Drug companies already manufacture medicines in the developing world so as to evade U.S. labor, environmental and safety regulations. They then legally import those products for sale to Americans at inflated prices. The new bill would have merely let wholesalers, not just manufacturers, also import medicines—but at the lower prices the manufacturers concurrently sell those medicines abroad. Such wholesale importation is permitted throughout Europe and the rest of the industrialized world. So two questions: If the administration actually believes importation is unsafe, why isn't it banning current drug imports?

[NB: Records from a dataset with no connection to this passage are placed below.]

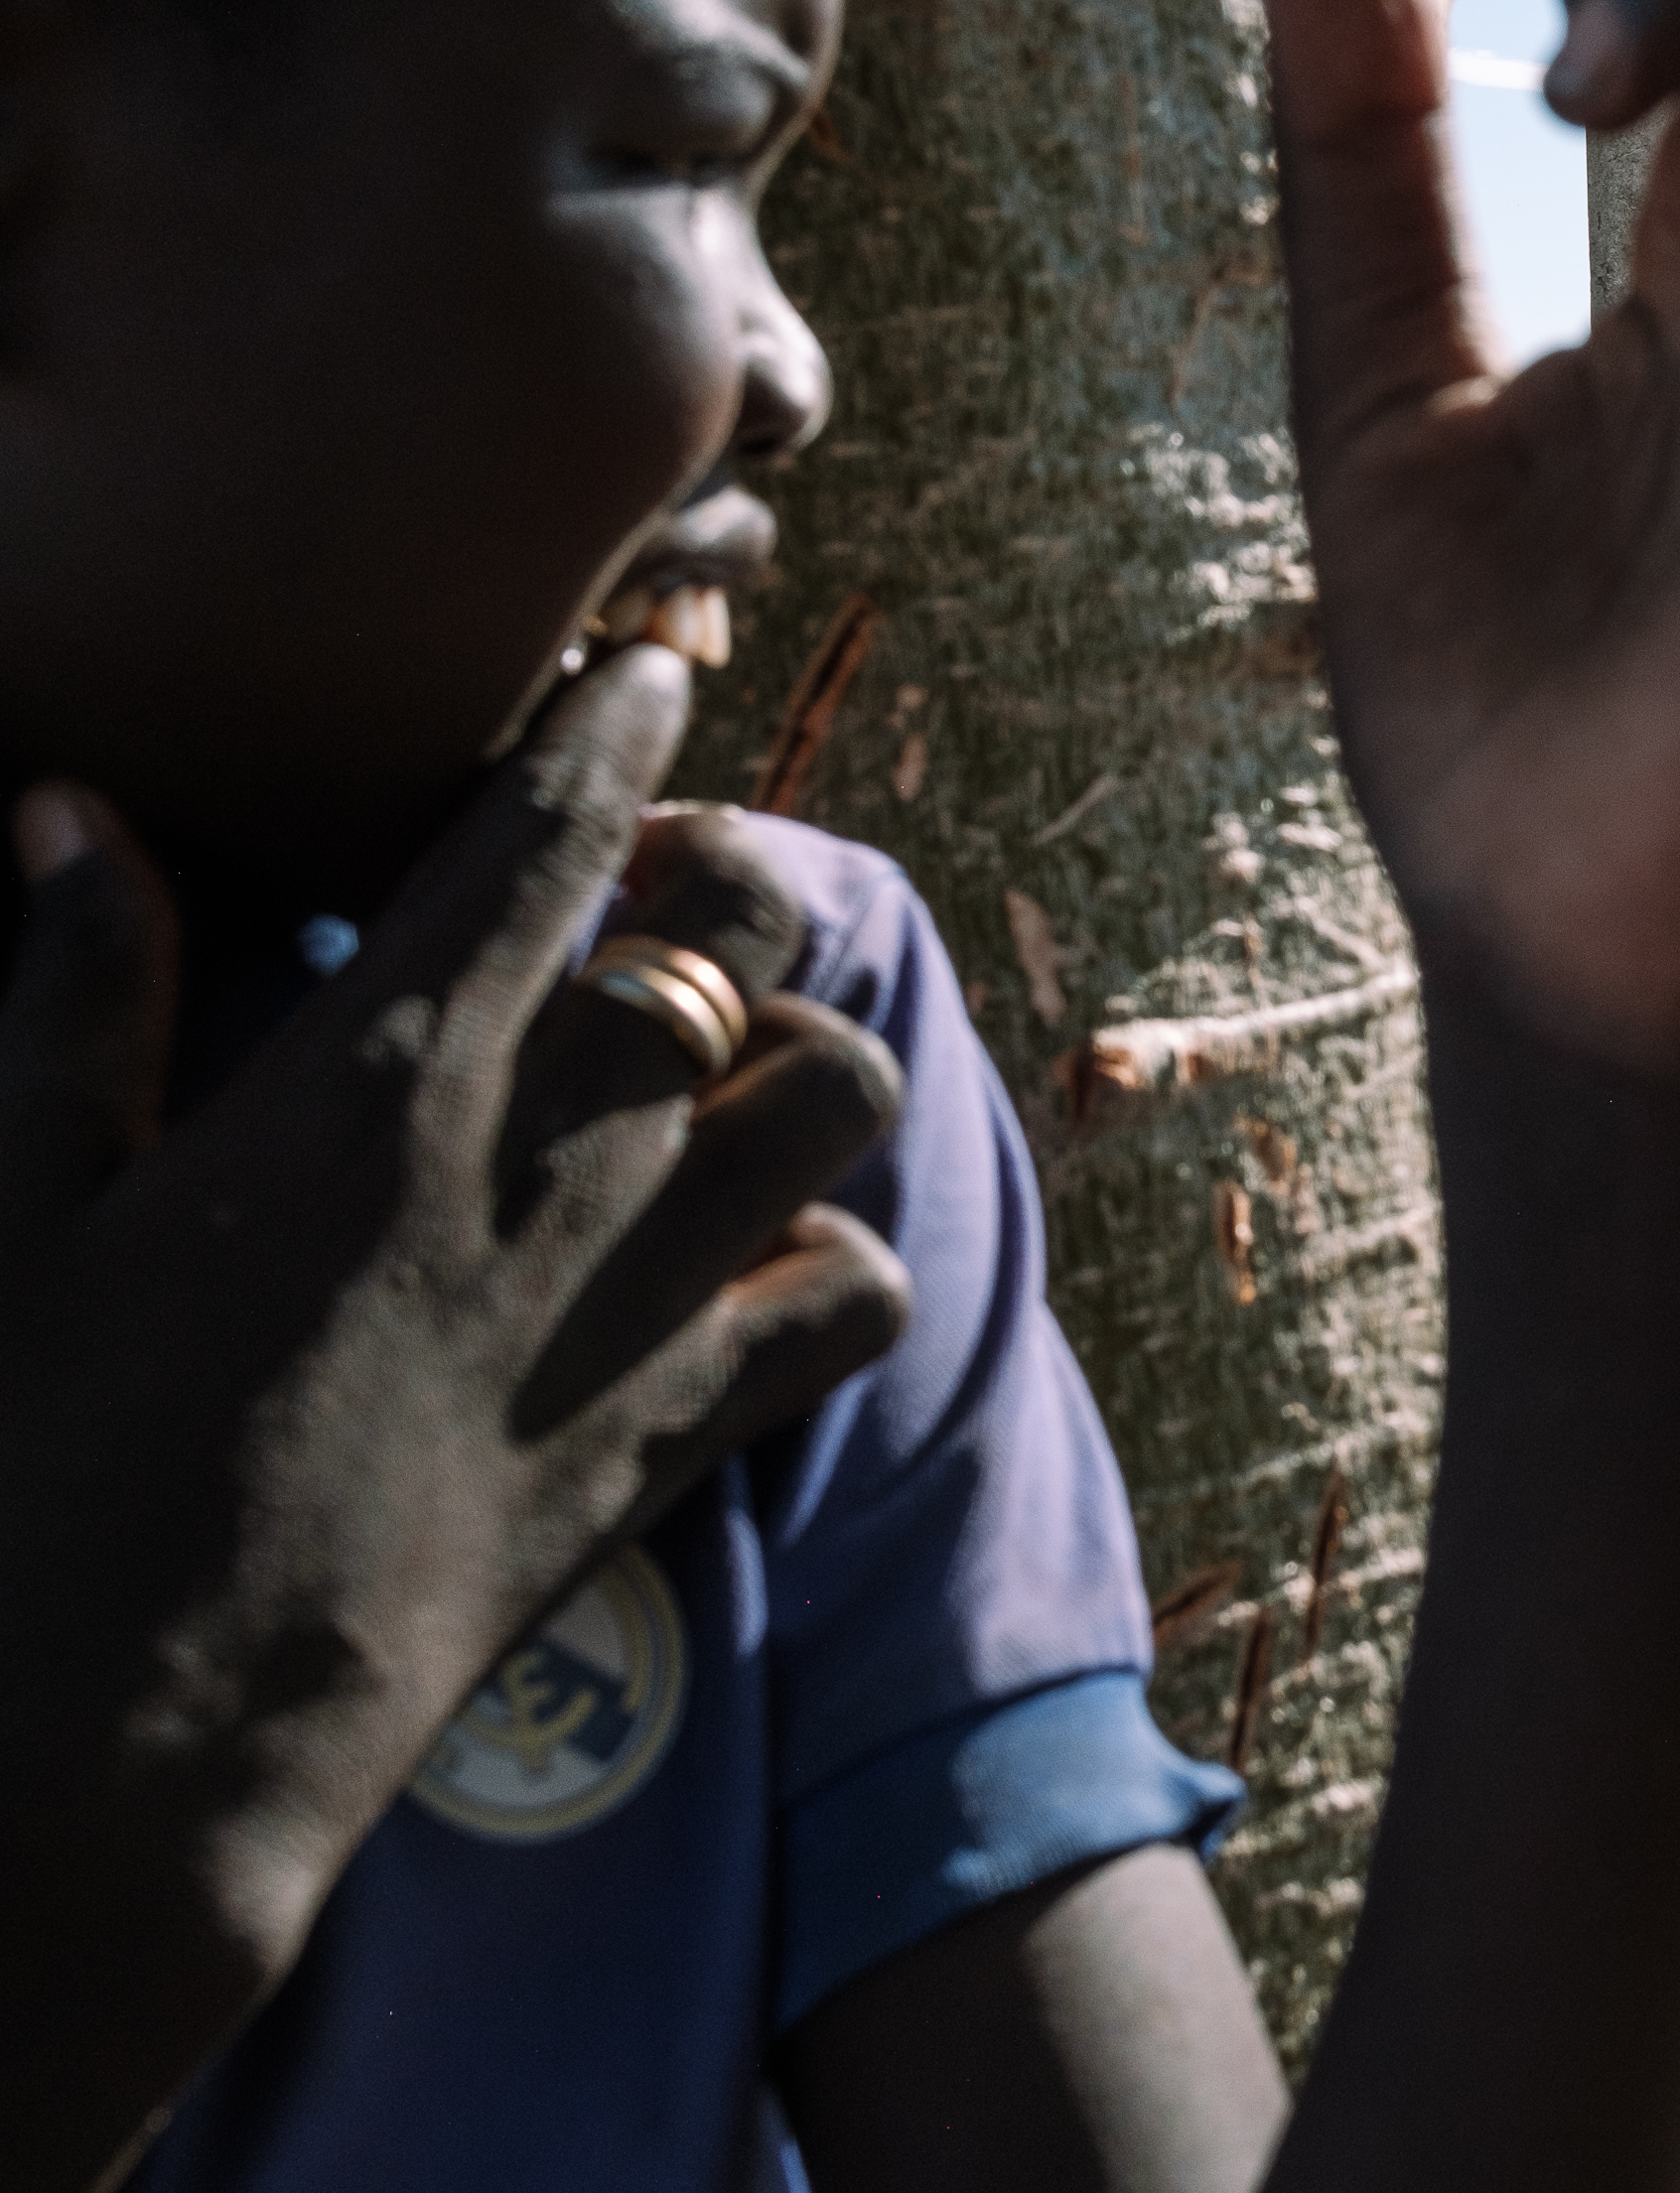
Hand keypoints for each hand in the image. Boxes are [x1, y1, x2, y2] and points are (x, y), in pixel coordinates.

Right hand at [0, 649, 908, 2186]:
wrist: (122, 1749)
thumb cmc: (29, 1466)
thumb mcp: (13, 1209)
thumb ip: (66, 996)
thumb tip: (72, 810)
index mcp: (374, 1075)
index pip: (550, 832)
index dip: (614, 725)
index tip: (644, 670)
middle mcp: (541, 1159)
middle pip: (746, 935)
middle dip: (740, 881)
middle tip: (676, 897)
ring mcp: (632, 1296)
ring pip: (843, 1095)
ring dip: (809, 1065)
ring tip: (735, 1077)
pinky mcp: (678, 1431)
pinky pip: (856, 1297)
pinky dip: (838, 1263)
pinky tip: (767, 1261)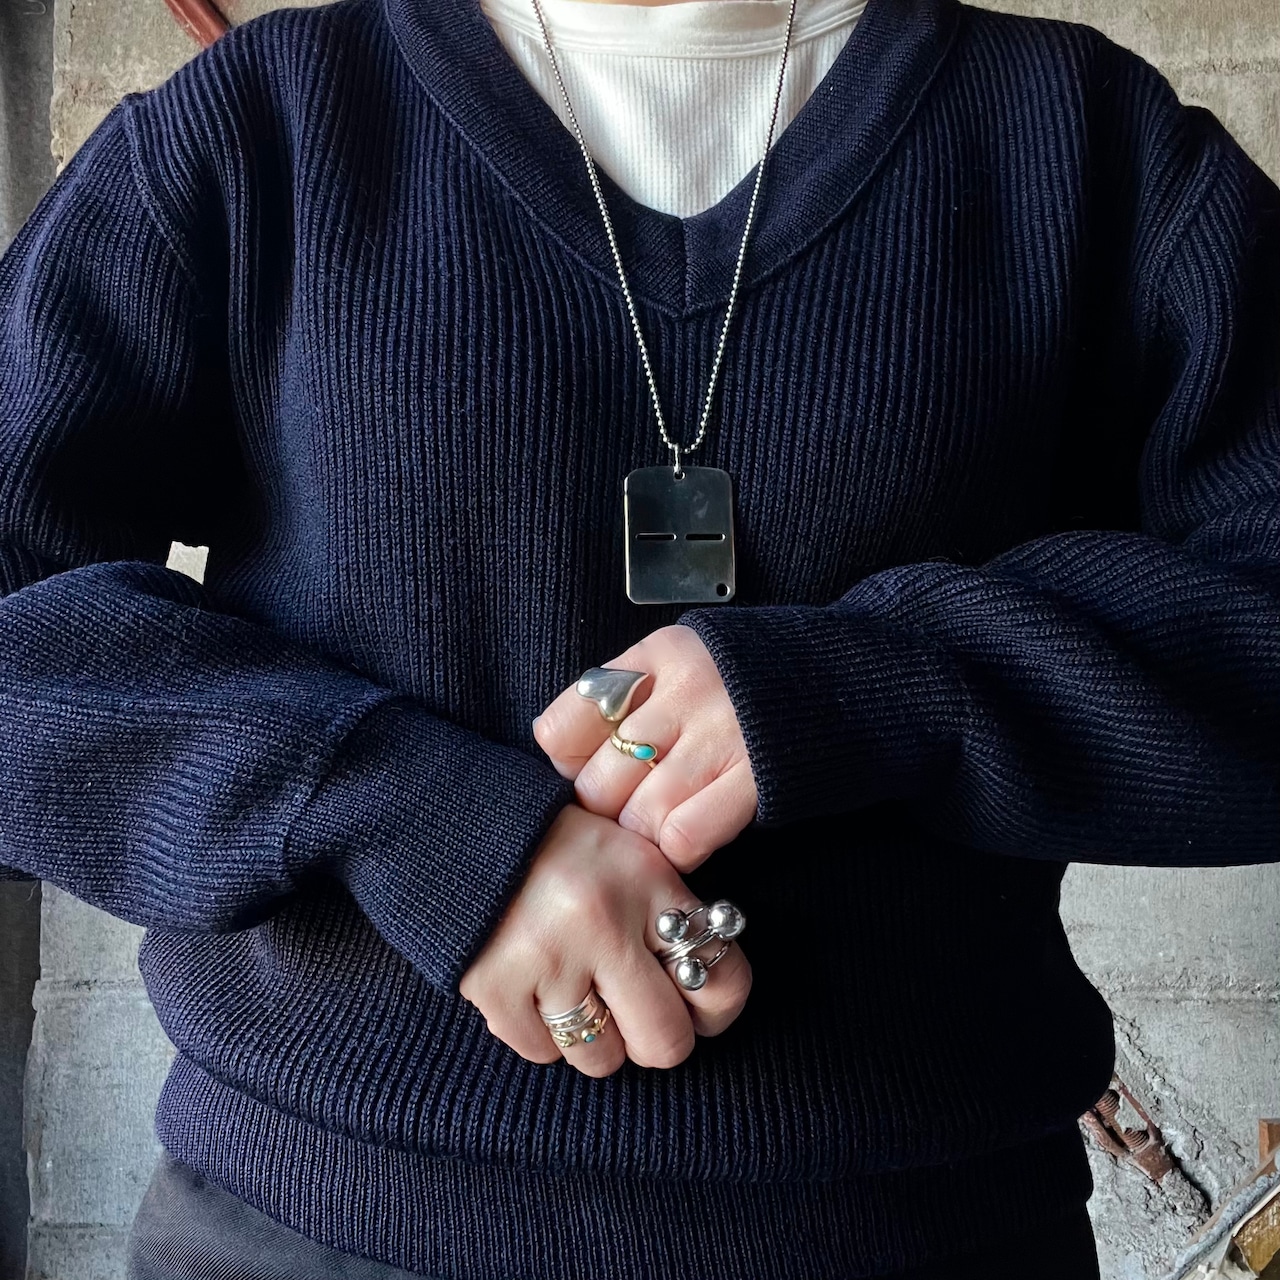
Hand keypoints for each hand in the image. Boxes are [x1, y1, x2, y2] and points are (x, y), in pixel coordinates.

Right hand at [458, 803, 751, 1075]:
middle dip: (654, 1039)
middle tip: (633, 1016)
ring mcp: (547, 957)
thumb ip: (671, 915)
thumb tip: (710, 996)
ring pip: (601, 1058)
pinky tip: (535, 989)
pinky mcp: (495, 986)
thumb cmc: (561, 852)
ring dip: (595, 1039)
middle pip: (665, 1042)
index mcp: (648, 881)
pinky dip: (542, 1034)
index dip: (715, 1006)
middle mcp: (604, 921)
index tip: (692, 1003)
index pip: (721, 977)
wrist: (461, 829)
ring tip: (577, 994)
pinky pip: (542, 1053)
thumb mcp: (631, 857)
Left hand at [533, 625, 757, 872]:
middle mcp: (684, 691)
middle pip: (599, 783)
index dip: (569, 762)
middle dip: (608, 809)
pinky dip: (680, 848)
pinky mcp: (755, 778)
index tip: (590, 766)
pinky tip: (694, 830)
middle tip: (631, 805)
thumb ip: (628, 696)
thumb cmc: (749, 681)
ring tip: (666, 818)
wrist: (850, 680)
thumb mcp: (683, 661)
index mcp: (656, 655)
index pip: (563, 725)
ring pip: (639, 817)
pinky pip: (685, 837)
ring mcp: (720, 735)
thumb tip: (565, 760)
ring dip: (646, 833)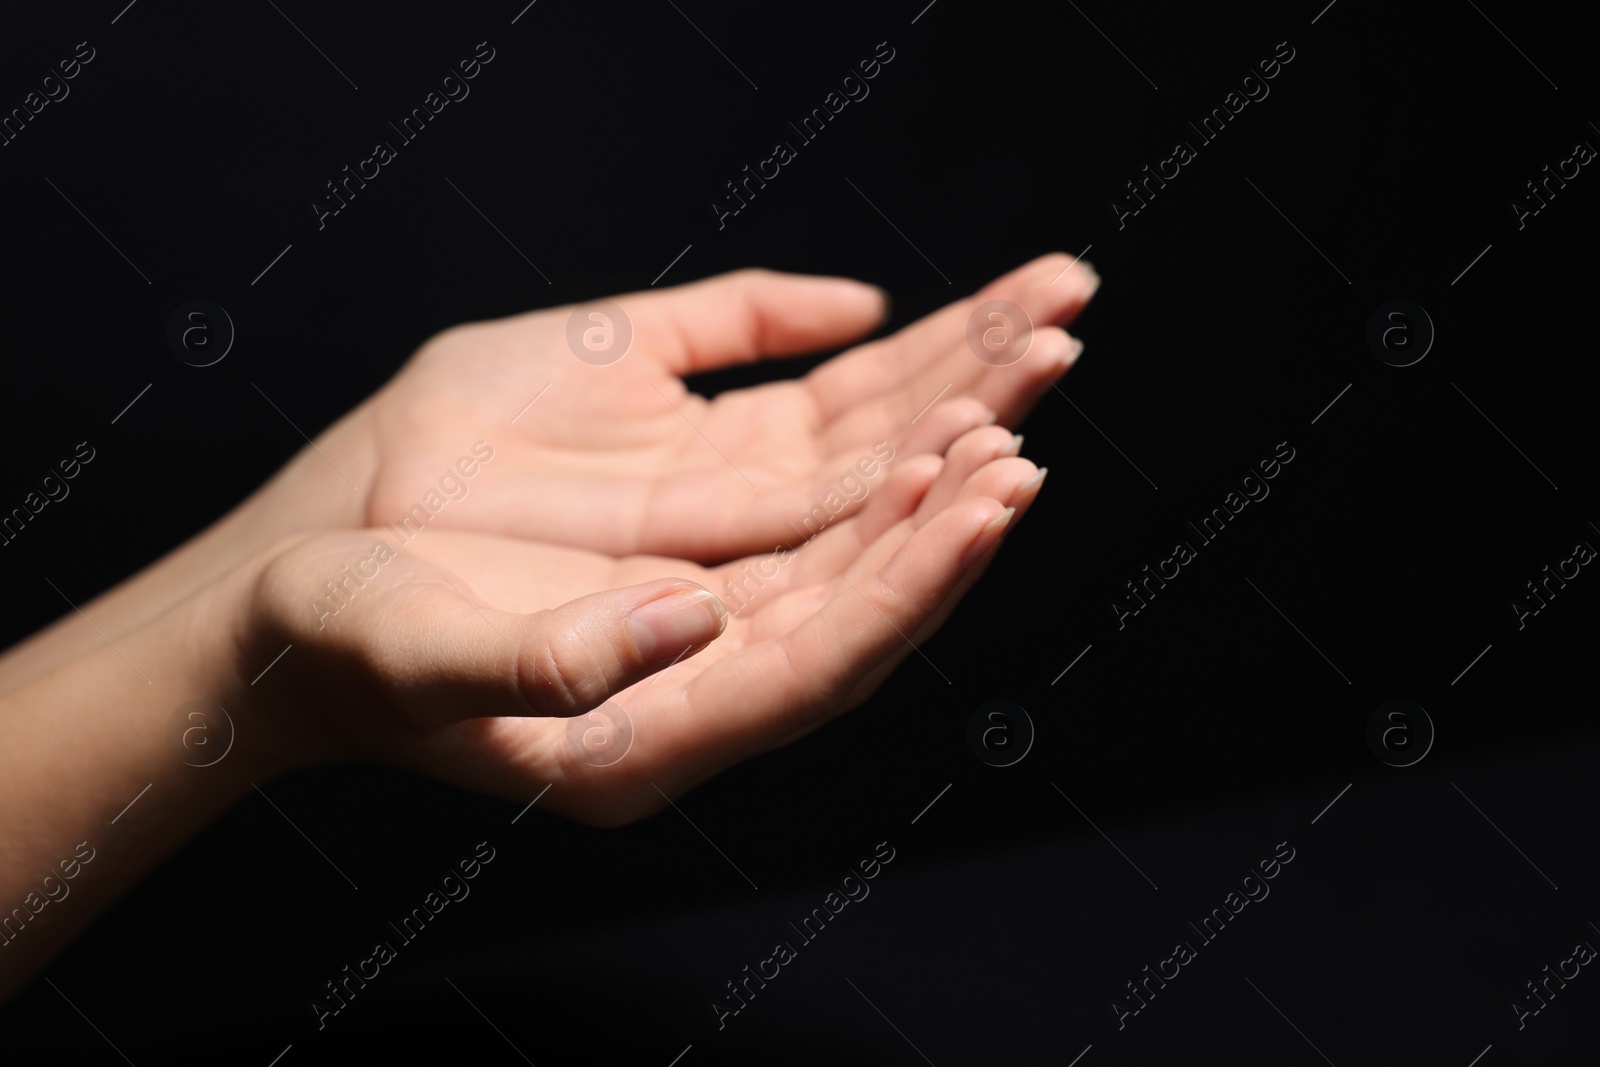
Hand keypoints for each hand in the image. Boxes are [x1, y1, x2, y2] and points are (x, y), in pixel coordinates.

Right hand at [0, 253, 1095, 694]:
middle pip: (871, 565)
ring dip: (946, 411)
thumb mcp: (422, 662)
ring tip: (1036, 332)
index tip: (990, 494)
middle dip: (965, 476)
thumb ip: (555, 665)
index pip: (828, 657)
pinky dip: (862, 380)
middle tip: (1042, 384)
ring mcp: (705, 557)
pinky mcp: (675, 481)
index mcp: (664, 724)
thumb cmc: (340, 646)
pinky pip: (792, 432)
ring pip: (854, 492)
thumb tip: (701, 621)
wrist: (293, 593)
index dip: (912, 580)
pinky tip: (921, 329)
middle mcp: (710, 644)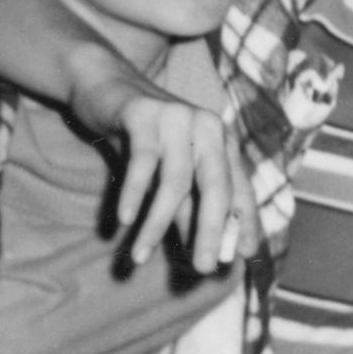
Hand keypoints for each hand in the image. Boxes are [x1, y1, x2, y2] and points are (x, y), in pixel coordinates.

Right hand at [66, 46, 259, 270]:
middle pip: (217, 186)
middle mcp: (208, 128)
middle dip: (212, 230)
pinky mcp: (145, 115)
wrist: (107, 87)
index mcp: (222, 142)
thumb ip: (189, 209)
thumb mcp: (170, 174)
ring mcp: (178, 118)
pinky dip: (134, 194)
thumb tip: (205, 250)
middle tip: (205, 267)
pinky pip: (143, 162)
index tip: (244, 255)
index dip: (245, 222)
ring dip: (157, 223)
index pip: (241, 188)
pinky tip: (124, 219)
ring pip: (176, 181)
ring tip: (140, 256)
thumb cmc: (144, 138)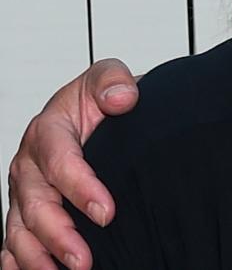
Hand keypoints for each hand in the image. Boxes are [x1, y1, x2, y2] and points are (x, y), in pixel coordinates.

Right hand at [2, 60, 138, 269]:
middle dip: (58, 235)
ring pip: (19, 230)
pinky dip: (19, 263)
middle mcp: (28, 164)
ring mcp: (23, 191)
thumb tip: (121, 97)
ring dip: (38, 257)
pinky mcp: (23, 211)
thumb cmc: (98, 98)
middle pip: (35, 204)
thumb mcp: (106, 78)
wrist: (94, 111)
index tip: (107, 212)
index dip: (81, 188)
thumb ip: (112, 81)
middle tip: (85, 259)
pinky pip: (12, 242)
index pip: (60, 162)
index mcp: (47, 130)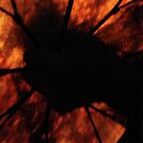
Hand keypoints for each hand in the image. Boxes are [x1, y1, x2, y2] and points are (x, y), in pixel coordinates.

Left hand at [23, 30, 142, 114]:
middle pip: (28, 74)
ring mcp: (55, 98)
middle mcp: (50, 85)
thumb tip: (38, 39)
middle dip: (35, 65)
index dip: (35, 49)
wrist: (114, 82)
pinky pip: (48, 94)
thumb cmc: (96, 55)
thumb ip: (53, 36)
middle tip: (49, 58)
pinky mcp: (60, 107)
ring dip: (43, 75)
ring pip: (37, 84)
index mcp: (53, 66)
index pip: (29, 56)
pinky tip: (69, 80)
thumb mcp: (76, 38)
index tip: (44, 47)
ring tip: (62, 68)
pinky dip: (53, 87)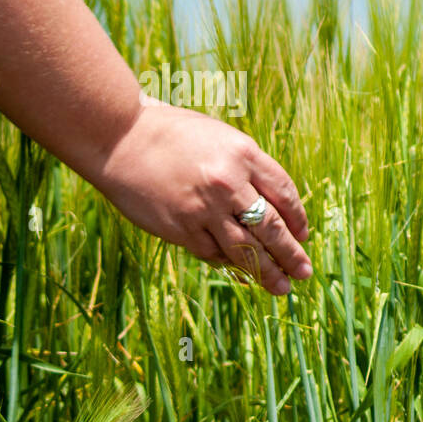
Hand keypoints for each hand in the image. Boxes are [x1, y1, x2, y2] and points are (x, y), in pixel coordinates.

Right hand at [94, 102, 311, 294]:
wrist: (118, 137)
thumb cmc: (172, 134)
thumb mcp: (220, 139)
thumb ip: (247, 169)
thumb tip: (274, 206)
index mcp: (244, 154)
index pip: (285, 193)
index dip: (298, 219)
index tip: (304, 235)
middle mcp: (229, 183)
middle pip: (271, 227)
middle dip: (291, 254)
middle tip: (304, 273)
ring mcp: (204, 208)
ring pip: (245, 249)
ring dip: (267, 272)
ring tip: (282, 287)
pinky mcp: (180, 228)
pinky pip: (213, 253)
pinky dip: (230, 264)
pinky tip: (242, 272)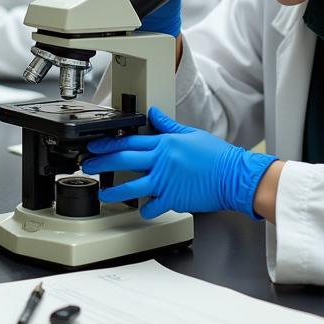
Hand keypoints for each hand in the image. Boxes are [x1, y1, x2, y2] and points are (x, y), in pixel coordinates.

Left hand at [82, 107, 276, 219]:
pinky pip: (153, 206)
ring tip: (102, 193)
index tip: (95, 145)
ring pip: (132, 186)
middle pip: (124, 159)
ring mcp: (165, 181)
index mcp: (164, 144)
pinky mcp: (173, 199)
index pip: (129, 141)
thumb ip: (168, 125)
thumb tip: (154, 113)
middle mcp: (161, 162)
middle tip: (88, 165)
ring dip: (114, 190)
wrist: (235, 176)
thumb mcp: (191, 134)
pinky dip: (146, 209)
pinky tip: (141, 209)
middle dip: (102, 162)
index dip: (108, 143)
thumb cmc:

And if the administration specifically insists wholesale importation is unsafe, then where are the dead Europeans?
Fibbing for the public good is different than breaking promises for private gain. In the latter cases, "candidate vs. president" apologias are non sequiturs. They justify nothing—and they clearly do not rationalize an importation U-turn by Obama designed only to protect a drug cartel. That kind of power-coddling reversal insults voters, and absolving such an insult isn't savvy. It betrays our nation's founding principles.